Gente com bom interior: Contadora de histórias

Vamos até Pombal conhecer Ana Marreiros, que há 26 anos percorre as escolas do concelho com a biblioteca itinerante.

Na carrinha, leva livros que são uma janela para o mundo e que fazem sonhar os mais pequenos.

Fala Portugal – segunda a sexta, 19:15 (hora Lisboa/Londres)

Transcrição

A Biblioteca Itinerante já nasceu há mais de 50 anos. 

Comecei a vir com o mais antigo, que andava na carrinha Itinerante.
Comecei a ficar, a ficar, depois começamos por fazer animação. Fazia animação na Biblioteca e achamos por bem começar também a fazer animação na Biblioteca Itinerante. 

A animação do livro e da leitura, que é uma forma também de transmitir a eles outra forma de ver e de ler as histórias. 

Eu pego o livro, li 2, 3, 4, 5 vezes e retiro dali o que poderia dar às crianças de outra forma. Como fiz agora, aquilo surgiu também do nada.
Eu pensei, bom, vou arranjar uma personagem e da personagem, é a personagem que conta a história. Não sou eu, é a personagem. 

Só aí, o facto de eles ficarem a ver o que é que sai da mala, já é uma surpresa. E depois é as histórias que vêm da personagem e vamos querendo aqui e ali.

Logo de início eu pensava, bom, contei isto muito mal, eles não estão a gostar e então ficaram ali parados. E eu disse, mas a história, comecei a perceber-me que eles querem depois mais, mais e mais. Porquê?
Porque eles devem sentir a história como eu estou a sentir, só pode.
Porque eu vejo isso na carinha deles, ficam ali parados e mais uma e as pessoas não se levantam e fica assim um bocadinho sem jeito.
Pronto, mas é bom sentir isso e aquilo que eu gosto de fazer é transmitir também às crianças que lerem e ir ao pormenor do livro pode-se inventar mil-e-uma coisas com o livro.

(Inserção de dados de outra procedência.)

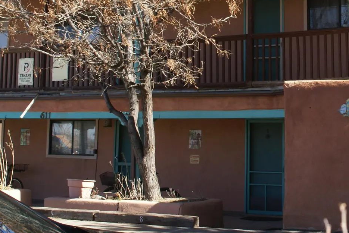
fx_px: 747
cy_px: 0
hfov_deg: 25.8
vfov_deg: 17.3
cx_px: 281
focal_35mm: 77
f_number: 9
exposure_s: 1/80
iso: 100
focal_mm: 24
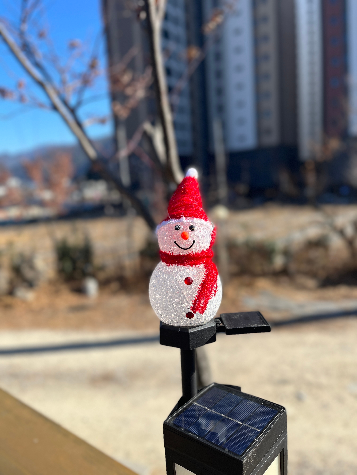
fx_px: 358
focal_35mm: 26
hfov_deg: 53.1
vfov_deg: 67.3
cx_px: 178
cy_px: 238
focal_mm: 5.1
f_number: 1.6
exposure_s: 1/1890
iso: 50
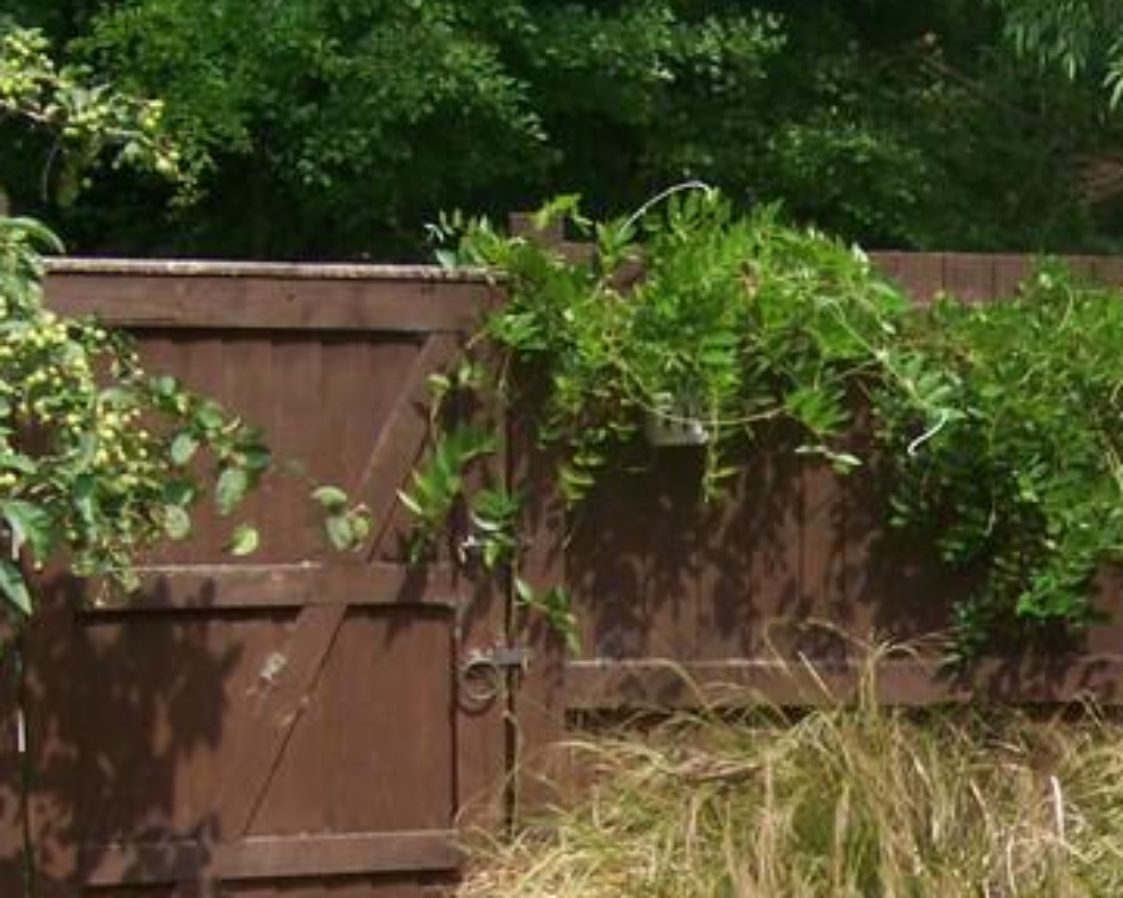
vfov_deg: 14.7
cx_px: 1170
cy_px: 1176
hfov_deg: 18.6
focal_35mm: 100
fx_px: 3324
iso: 64
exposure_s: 1/250
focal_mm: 5.85
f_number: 3.2
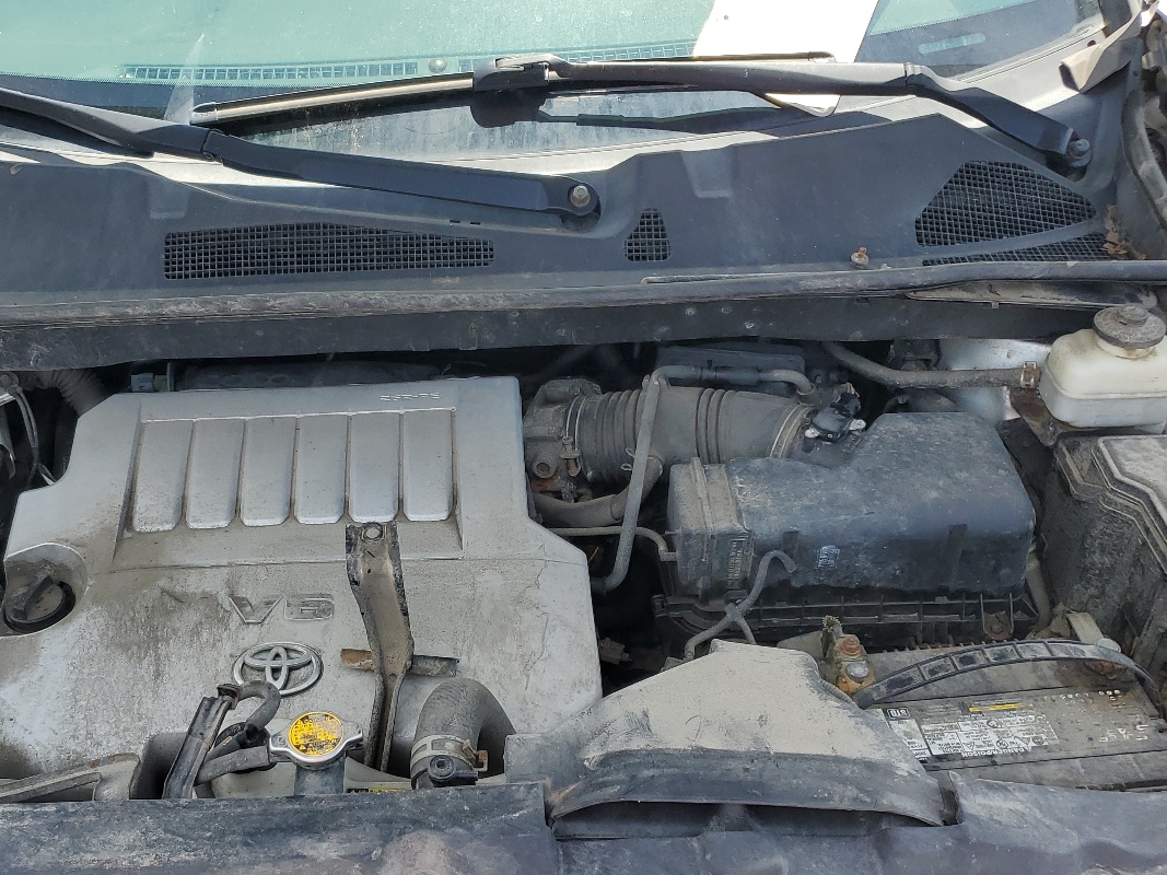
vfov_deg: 36.6
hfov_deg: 47.4
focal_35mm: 39
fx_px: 1315
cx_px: 424
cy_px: 555
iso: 50
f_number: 1.5
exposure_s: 1/833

Mas esta faixa etária aceita tudo de mãos abertas e de coração cheio e nós ficamos derretidas.

Quando nós chegamos com a carrinha, o empréstimo, é lucro não?
Os professores não dão conta deles na escola.

Somos sempre bem-vindos, eles adoram vir aqui.
Temos que os mandar embora.
Muitas vezes a professora vai-se chatear.
É melhor escolher e vamos contar até três.
Para eles conseguirem sair daqui da carrinha.
Porque eles gostam tanto de estar aqui.
Sobem aqui o escadote, vão lá em cima, vêm para baixo.
É uma forma também de saírem um bocadinho do contexto da sala.
E o quão é importante estarem aqui na biblioteca e fazer a requisição de livros, que muitos deles não têm acesso.

Quando é o primeiro ano, têm sempre vergonha, têm sempre aquela coisa, não sabem o que é que há de escolher. E nós vamos tentando dar a eles uma proposta de livro, porque eles não sabem bem o que é que adem escolher. E nós fazemos também esse papel de mediadores.
Depois chegam ao quarto ano, já estão tão à vontade que isto já é deles.

Eu acho que, cada vez mais, ainda por cima da banda desenhada, o Asterix e o Obelix têm muita saída, porque eles ouvem os pais: “olhe, eu lia… olhe, eu lia… uma aventura, eu lia o clube das chaves, eu lia isto, eu lia aquilo”, e eles, por vezes, chegam aqui e perguntam: “olhe, tem o livro das gêmeas, a minha mãe disse que lia, que gostava de ler, Uma Aventura e o Asterix”.
Eu acho que vai também muito pela educação em casa.

As histórias para bebés e eu, uma vez por mês, também faço na biblioteca, dos 0 aos 3 anos. E por aí temos de ter muita criatividade para os bebés.
Quando eu comecei na biblioteca inteira, tínhamos 44 escolas que íamos.
É aquelas escolas pequeninas, não se compara com aqui, era mesmo no monte, era mesmo fora dos grandes centros, aqui de Pombal, nas estas vilas.

Antigamente, eu penso, não tenho a certeza, que havia as crianças muito mais interessadas, viviam muito mais o livro, porque não tinham tanto acesso.
Agora os meios de comunicação, os computadores, os telemóveis fecham mais as crianças e eles vêm aqui a requisitar, os livros gostam muito, mas não vejo aquele grande interesse como antigamente os miúdos tinham, porque eles agora têm acesso a tudo.

Eu amo um trabalho que eu adoro fazer, gosto muito de fazer, o que eu retiro é das crianças o olhar delas que estão ali, parece que estão a sonhar no fundo, porque ao verem-me contar as histórias e eu dou tudo aquilo também que sinto, e gosto de transmitir o que estou a sentir do livre, faz com que eles também tenham um bocadinho a sonhar.